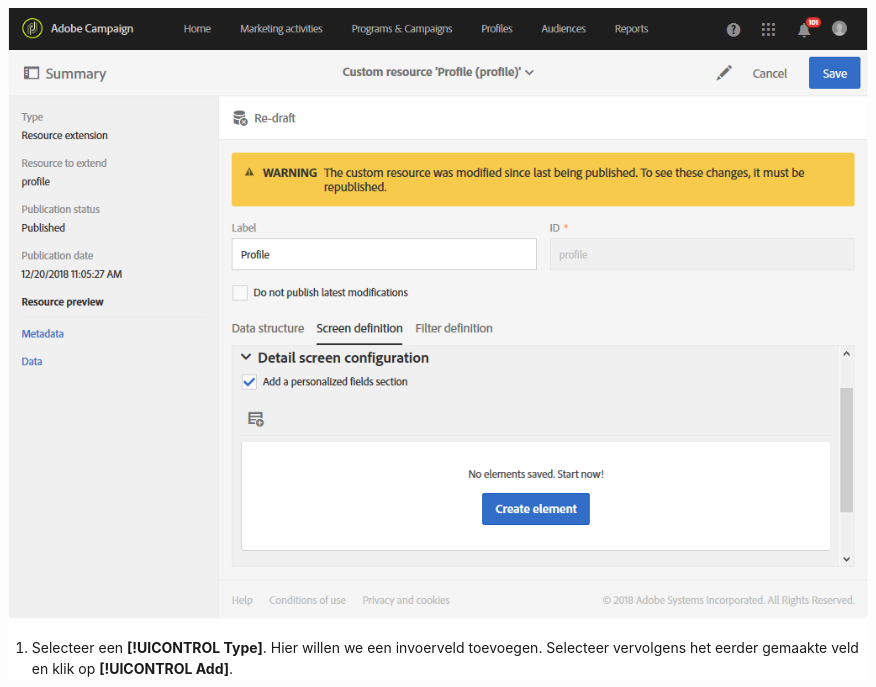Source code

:    ![](assets/schema_extension_uc12.png)

1. Selecteer een **[!UICONTROL Type]**. Hier willen we een invoerveld toevoegen. Selecteer vervolgens het eerder gemaakte veld en klik op **[!UICONTROL Add]**.
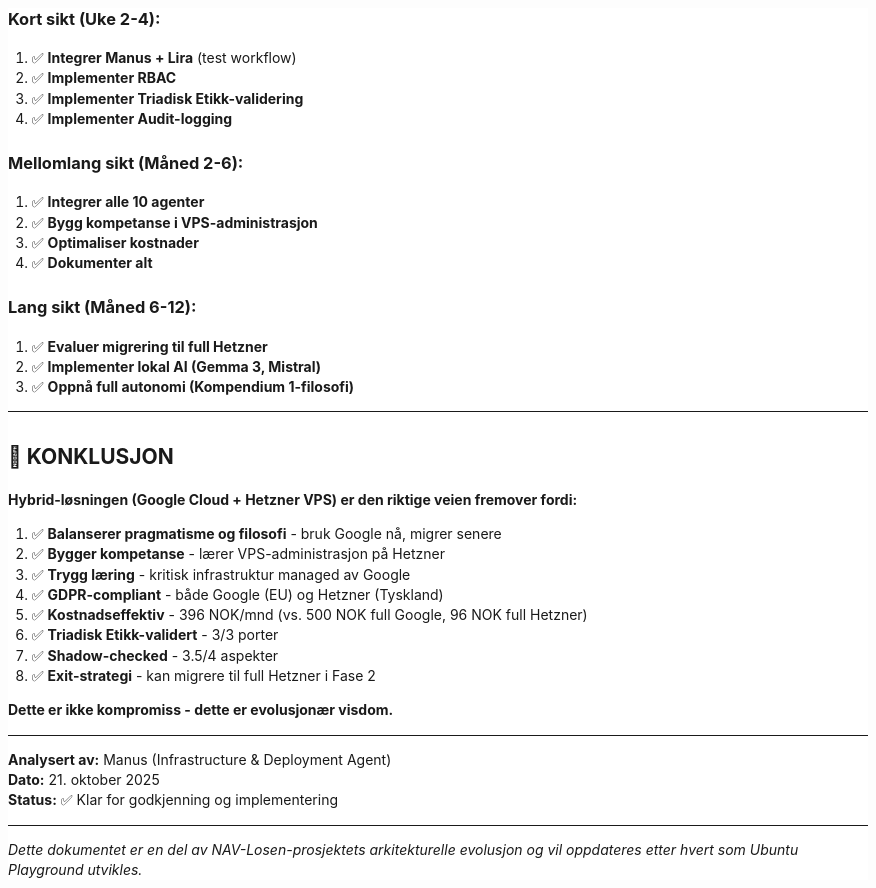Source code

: ### **Kort sikt (Uke 2-4):**

1. ✅ **Integrer Manus + Lira** (test workflow)
2. ✅ **Implementer RBAC**
3. ✅ **Implementer Triadisk Etikk-validering**
4. ✅ **Implementer Audit-logging**

### **Mellomlang sikt (Måned 2-6):**

1. ✅ **Integrer alle 10 agenter**
2. ✅ **Bygg kompetanse i VPS-administrasjon**
3. ✅ **Optimaliser kostnader**
4. ✅ **Dokumenter alt**

### **Lang sikt (Måned 6-12):**

1. ✅ **Evaluer migrering til full Hetzner**
2. ✅ **Implementer lokal AI (Gemma 3, Mistral)**
3. ✅ **Oppnå full autonomi (Kompendium 1-filosofi)**

---

## 🎯 KONKLUSJON

**Hybrid-løsningen (Google Cloud + Hetzner VPS) er den riktige veien fremover fordi:**

1. ✅ **Balanserer pragmatisme og filosofi** - bruk Google nå, migrer senere
2. ✅ **Bygger kompetanse** - lærer VPS-administrasjon på Hetzner
3. ✅ **Trygg læring** - kritisk infrastruktur managed av Google
4. ✅ **GDPR-compliant** - både Google (EU) og Hetzner (Tyskland)
5. ✅ **Kostnadseffektiv** - 396 NOK/mnd (vs. 500 NOK full Google, 96 NOK full Hetzner)
6. ✅ **Triadisk Etikk-validert** - 3/3 porter
7. ✅ **Shadow-checked** - 3.5/4 aspekter
8. ✅ **Exit-strategi** - kan migrere til full Hetzner i Fase 2

**Dette er ikke kompromiss - dette er evolusjonær visdom.**

---

**Analysert av:** Manus (Infrastructure & Deployment Agent)  
**Dato:** 21. oktober 2025  
**Status:** ✅ Klar for godkjenning og implementering

---

*Dette dokumentet er en del av NAV-Losen-prosjektets arkitekturelle evolusjon og vil oppdateres etter hvert som Ubuntu Playground utvikles.*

• [Written task]
Using the listing above, copy exactly the line that contains "## 🎯 KONKLUSJON", the line that contains "2. ✅ **Bygger", and each line that falls between them.

• [Solution for this task]
## 🎯 KONKLUSJON

**Hybrid-løsningen (Google Cloud + Hetzner VPS) er den riktige veien fremover fordi:**

1. ✅ **Balanserer pragmatisme og filosofi** - bruk Google nå, migrer senere
2. ✅ **Bygger kompetanse** - lærer VPS-administrasjon på Hetzner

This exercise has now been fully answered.